『母親は「太陽」、父親は「月」』
ペンネーム:くろすけ
自分の血肉を分けて十月十日の間じっと育み、生まれてからはオムツを替えたり、ひもじいと泣けば夜中でも乳を含ます。
大きくなっても三度三度の食事を用意して、生命そのものを育んでくれ、熱を出したと言っては夜通し看病してくれる。
そんな偉大な母親には、父親は、どう転んでもかないっこない。
食卓で、「ごはん、まだぁ?」と催促する子どもたちの横に座って、料理が出てくるのを一緒に待つ存在である。
そういえば、自分も小さい頃に、「お母さんはボクを産んでくれたけど、お父さんは関係ないじゃん!」と父親に食って掛かり、横で「いや、関係はあるのよね…」と言ったきり、母親が複雑そうな顔で黙り込んでしまったこともあった。
そんな貢献度という「輝き」に乏しい父親が、何かものを言ってもなかなか子どもに通じるはずもない。
正に「母親は太陽、父親は月」である。
さて、そんな月が明るく光り輝くためには太陽に照らされなくてはならない。
太陽が明るく照らしてくれるからこそ、月は闇夜を照らすことができるのだ。
昔、忙しい父に代わって休日に遊園地に連れて行ってくれたり、買い物に連れて行ってくれたのも母親だった。
「ありがとうね、お母さん」という僕の言葉を遮(さえぎ)って、「こうして楽しく過ごせたのも、みんなお父さんが働いてくれるおかげなのよ。

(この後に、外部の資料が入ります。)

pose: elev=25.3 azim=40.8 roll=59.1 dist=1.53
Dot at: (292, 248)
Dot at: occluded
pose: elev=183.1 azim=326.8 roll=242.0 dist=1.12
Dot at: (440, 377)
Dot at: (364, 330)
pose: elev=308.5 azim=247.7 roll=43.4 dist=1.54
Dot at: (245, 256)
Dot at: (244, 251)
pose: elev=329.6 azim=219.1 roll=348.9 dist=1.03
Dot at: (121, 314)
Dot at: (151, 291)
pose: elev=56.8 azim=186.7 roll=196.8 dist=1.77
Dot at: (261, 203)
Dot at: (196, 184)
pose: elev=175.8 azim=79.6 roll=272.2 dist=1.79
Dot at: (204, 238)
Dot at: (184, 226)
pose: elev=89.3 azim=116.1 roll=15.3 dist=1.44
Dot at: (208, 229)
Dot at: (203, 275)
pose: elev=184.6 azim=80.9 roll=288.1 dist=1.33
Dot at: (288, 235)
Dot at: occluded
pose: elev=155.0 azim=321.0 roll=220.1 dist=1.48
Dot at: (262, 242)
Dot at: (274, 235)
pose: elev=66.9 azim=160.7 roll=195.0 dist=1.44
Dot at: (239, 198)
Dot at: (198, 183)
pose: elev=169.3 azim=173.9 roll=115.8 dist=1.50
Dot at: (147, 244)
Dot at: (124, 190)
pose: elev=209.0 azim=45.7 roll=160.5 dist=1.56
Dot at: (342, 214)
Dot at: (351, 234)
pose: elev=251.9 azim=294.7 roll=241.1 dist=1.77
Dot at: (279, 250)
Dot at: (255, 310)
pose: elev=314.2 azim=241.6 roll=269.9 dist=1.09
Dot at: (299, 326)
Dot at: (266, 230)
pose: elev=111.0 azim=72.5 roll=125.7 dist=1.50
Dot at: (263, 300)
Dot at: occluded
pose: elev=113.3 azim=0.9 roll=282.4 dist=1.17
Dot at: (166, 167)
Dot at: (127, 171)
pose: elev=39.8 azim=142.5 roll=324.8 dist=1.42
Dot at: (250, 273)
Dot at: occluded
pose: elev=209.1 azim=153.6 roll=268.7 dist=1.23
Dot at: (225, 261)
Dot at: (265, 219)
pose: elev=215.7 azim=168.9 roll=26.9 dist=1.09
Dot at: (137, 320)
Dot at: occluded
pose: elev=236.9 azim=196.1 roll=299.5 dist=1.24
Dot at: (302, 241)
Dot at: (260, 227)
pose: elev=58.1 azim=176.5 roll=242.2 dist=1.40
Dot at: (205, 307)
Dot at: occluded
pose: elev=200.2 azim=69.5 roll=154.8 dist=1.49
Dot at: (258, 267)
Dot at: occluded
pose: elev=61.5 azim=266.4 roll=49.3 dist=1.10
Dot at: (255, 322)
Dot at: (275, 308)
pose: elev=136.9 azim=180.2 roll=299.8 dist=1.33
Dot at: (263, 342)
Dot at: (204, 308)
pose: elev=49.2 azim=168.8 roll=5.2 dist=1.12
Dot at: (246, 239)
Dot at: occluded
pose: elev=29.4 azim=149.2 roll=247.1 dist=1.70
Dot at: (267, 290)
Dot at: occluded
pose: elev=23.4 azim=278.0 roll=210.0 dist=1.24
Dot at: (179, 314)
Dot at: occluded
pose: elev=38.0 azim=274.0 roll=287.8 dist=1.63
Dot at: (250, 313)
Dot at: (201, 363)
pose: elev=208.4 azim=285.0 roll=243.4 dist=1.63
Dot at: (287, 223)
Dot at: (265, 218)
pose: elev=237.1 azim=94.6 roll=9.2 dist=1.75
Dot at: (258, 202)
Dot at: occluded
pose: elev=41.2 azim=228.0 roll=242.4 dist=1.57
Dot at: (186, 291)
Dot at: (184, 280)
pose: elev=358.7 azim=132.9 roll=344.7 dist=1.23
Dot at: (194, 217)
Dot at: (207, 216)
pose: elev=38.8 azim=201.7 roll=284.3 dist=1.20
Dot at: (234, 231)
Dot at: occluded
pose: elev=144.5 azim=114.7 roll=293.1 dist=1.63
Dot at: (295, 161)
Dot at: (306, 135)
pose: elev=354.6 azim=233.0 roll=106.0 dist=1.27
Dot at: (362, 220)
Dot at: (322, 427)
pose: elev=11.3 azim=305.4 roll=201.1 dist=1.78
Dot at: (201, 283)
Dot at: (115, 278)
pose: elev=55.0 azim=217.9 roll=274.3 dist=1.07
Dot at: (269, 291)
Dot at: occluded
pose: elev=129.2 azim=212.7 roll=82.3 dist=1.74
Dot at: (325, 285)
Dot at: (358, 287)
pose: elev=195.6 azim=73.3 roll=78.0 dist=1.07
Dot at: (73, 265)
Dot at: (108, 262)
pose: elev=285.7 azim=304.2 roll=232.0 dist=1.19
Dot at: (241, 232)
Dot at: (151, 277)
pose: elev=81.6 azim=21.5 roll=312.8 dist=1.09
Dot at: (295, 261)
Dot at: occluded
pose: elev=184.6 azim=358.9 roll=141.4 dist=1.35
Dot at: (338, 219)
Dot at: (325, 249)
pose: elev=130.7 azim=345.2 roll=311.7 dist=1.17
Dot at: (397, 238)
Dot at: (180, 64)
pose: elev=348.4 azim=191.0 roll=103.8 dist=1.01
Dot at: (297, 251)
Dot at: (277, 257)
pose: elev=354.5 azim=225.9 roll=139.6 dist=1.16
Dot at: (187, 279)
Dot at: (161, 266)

お父さんに感謝しましょう」と、必ず言われ、帰ってから父親に挨拶をすることは我が家のしきたりとなったのだった。
思えば私の母は一生懸命父を照らしてくれていた。
だから父は私にとって、怖い、偉い、存在でいることができたのだろう。
母親は太陽、父親は月。この言葉をかみしめて、僕も家内に伝えよう。
「すみませんが、もうちょっと照らしていただけると助かります…。」と。